The good thing about the budget is its conservatism. It expects nominal GDP to increase by a relatively low 11.1 percent in 2022-23, well below the 17 percent plus increase in the current fiscal year. It’s also rather low if we consider the real GDP growth of 8-8.5 projected in the Economic Survey. The last time nominal growth was around that level was in 2017-18, when it was 11.03 percent, with real GDP growth being 6.8 percent.
That conservatism is also reflected in its expenditure projections. For all the talk about a huge rise in capital expenditure, the government’s total capex in the current fiscal year, including from extra-budgetary sources, according to the revised estimates, will be Rs11.05 lakh crore, much lower than the total budgeted capex of Rs 11.37 lakh crore. Moreover, the fine print says that revised estimates for 2021-22 include capital infusion and loans to Air India for settlement of past liabilities, amounting to Rs 51971 crore. So that number too needs to be excluded. Simply put, while the budgetary resources for capex have been increased, capex by public enterprises is lower.
A similar situation is expected to play out in 2022-23 too. While spending on capex from budgetary resources is expected to go up substantially, total budgetary capex, including from the resources of public enterprises, is Rs 12.20 lakh crore, an increase of just 10.4 percent over the revised estimates. Worse, the increase in the total budgeted capex is a mere 7.3 percent of the total budgeted capex for the current fiscal year.
In short, while much was made in the budget speech about higher public capex, perhaps that needs to be taken with a pinch of salt.

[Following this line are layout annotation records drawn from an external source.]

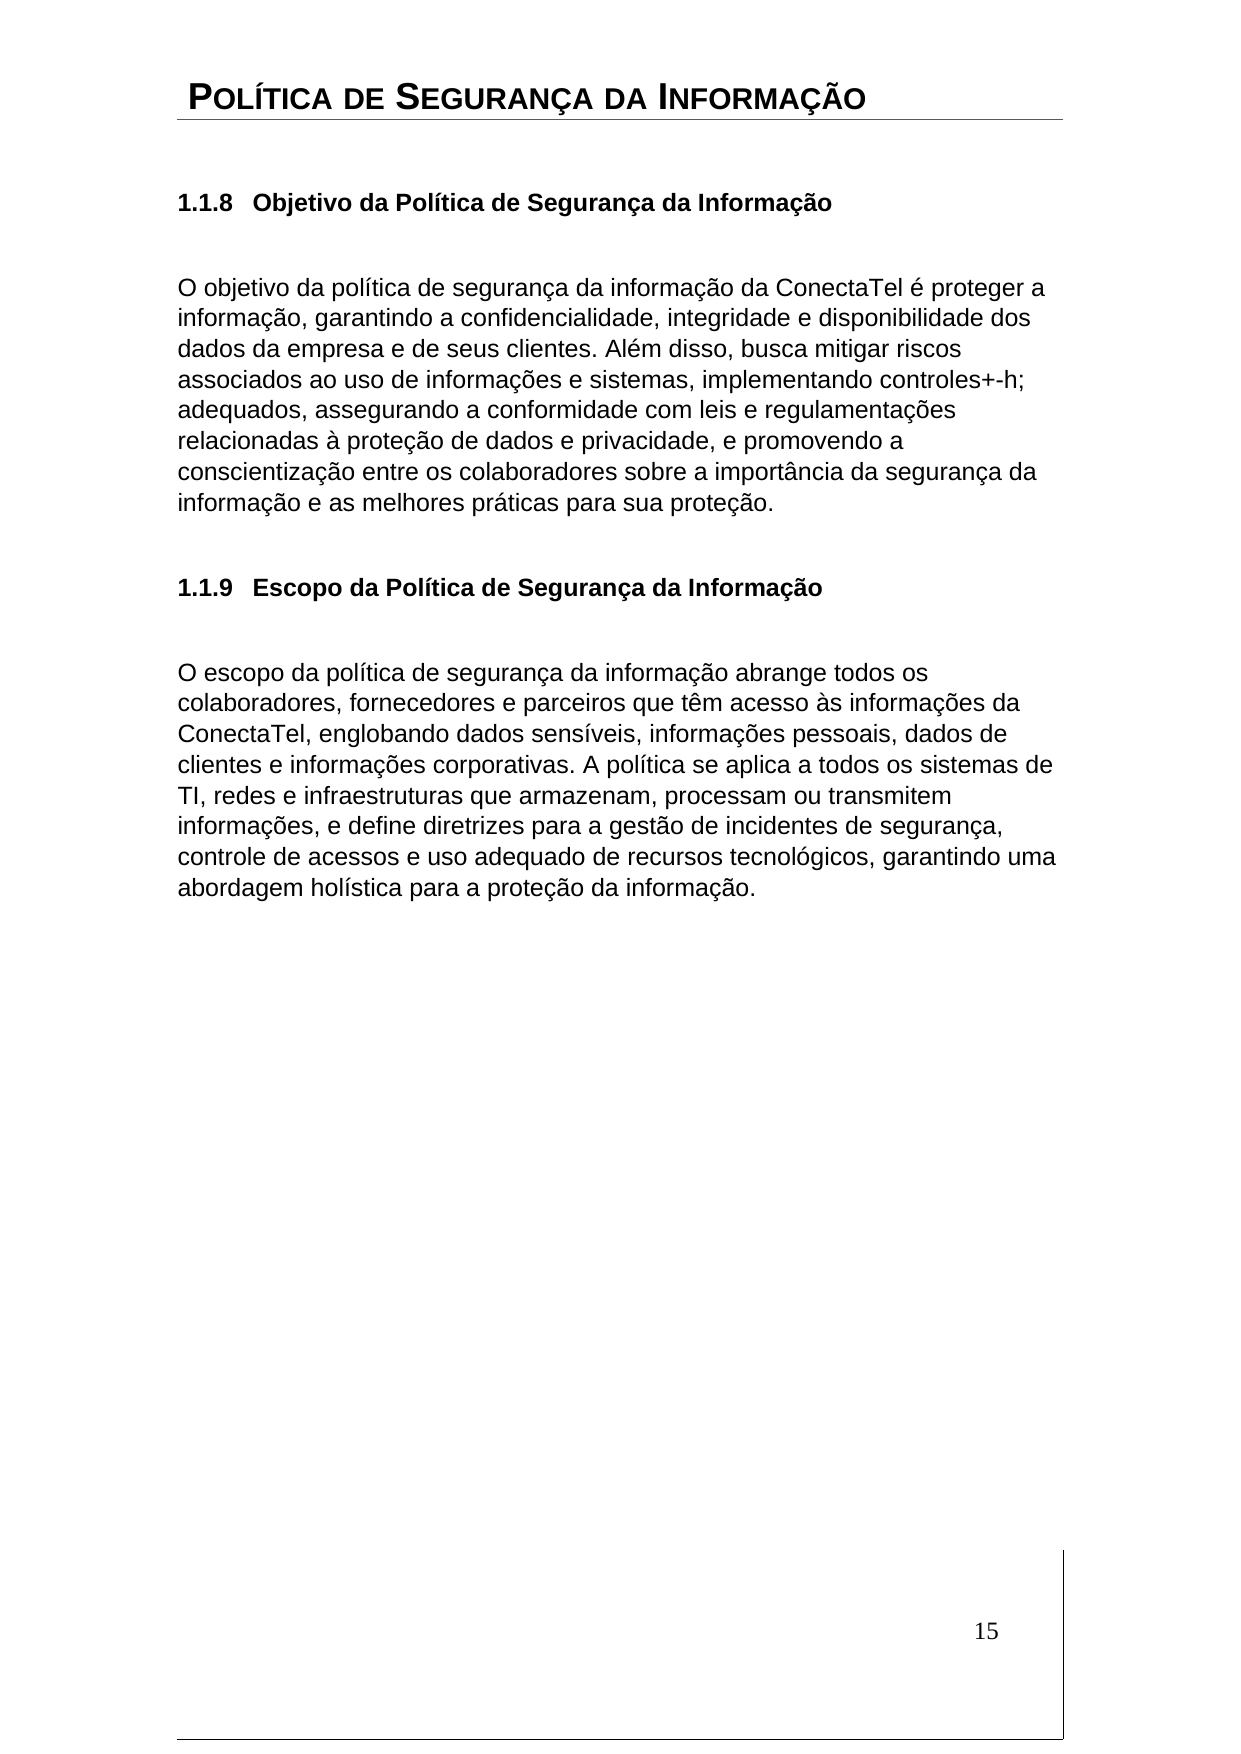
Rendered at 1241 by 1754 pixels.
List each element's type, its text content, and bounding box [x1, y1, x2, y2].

subtitle Objetivo da Política de Segurança da Informação [177, 188, 1063, 216]
text O objetivo da política de segurança da informação da ConectaTel é proteger a informação, garantindo a confidencialidade, integridade e disponibilidade dos dados da empresa e de seus clientes. Além disso, busca mitigar riscos associados ao uso de informações e sistemas, implementando controles+-h; adequados, assegurando a conformidade com leis e regulamentações relacionadas à proteção de dados e privacidade, e promovendo a conscientização entre os colaboradores sobre a importância da segurança da informação e as melhores práticas para sua proteção. [177, 273, 1063, 516]
subtitle Política de Segurança da Informação [177, 74, 1063, 119]
text O escopo da política de segurança da informação abrange todos os colaboradores, fornecedores e parceiros que têm acesso às informações da ConectaTel, englobando dados sensíveis, informações pessoais, dados de clientes e informações corporativas. A política se aplica a todos os sistemas de TI, redes e infraestruturas que armazenam, processam ou transmitem informações, e define diretrizes para a gestão de incidentes de segurança, controle de acessos e uso adequado de recursos tecnológicos, garantindo uma abordagem holística para a proteção da informação. [177, 658, 1063, 902]
subtitle Escopo da Política de Segurança da Informação [177, 573, 1063, 601]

Even so, the silver lining is that the percentage increase in capital expenditure will be higher than that of revenue spending. The increase in total expenditure envisaged in the budget is just 4.6 percent more than the revised estimates. In fact, revenue expenditure, less interest payments, is budgeted to be lower in 2022-23 than in the current year.
How is this feat proposed to be achieved? Outlays under central sector schemes and projects have been slashed, and finance commission grants to states are budgeted to be lower. There’s also some reduction in establishment expenditure. It’s very likely, though, that the expenditure will be higher than budgeted in 2022-23.

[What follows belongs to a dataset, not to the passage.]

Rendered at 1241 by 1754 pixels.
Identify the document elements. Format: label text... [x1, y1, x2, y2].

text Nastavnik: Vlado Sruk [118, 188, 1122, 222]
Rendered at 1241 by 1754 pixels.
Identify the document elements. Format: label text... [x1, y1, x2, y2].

What the expenditure numbers tell us is that the government isn’t buying the argument that consumption needs to be supported further. Subsidies on food and fertiliser have been substantially reduced. The outlay on MGNREGS is the same as in the last budget and substantially lower than in the revised estimates. Perhaps the hope is that as the economy re-opens, growth will provide jobs, which in turn will support consumption.
On the revenue side, gross tax receipts are budgeted at 10.7 percent of GDP, lower by a bit than the current year’s 10.8 percent.
The problem lies in excise duties, which have been budgeted much lower, because of the cuts in duties on fuel. Leaving out excise duties, the gross tax revenues budgeted for 2022-23 are 9.4 percent of GDP against 9.1 percent this year. That’s not too much of an increase, but then it needs to be seen in the context of the nominal GDP increasing by over 17 percent in the current fiscal against the budgeted rise of only 11.1 percent for 2022-23.
Despite the fiscal deficit for 2022-23 being lower, as a percentage of GDP, at 6.4 percent, compared to the revised estimate of 6.9 percent for the current fiscal year, the budget will still provide an increased stimulus, albeit a small one. That’s because the fiscal deficit in absolute terms is higher by Rs 70,107crore.
Summing up, given the assumption of a nominal GDP growth rate of 11.1 percent, there wasn’t much more that the government could do. It needs to be commended for resisting the siren songs of populism before the state elections.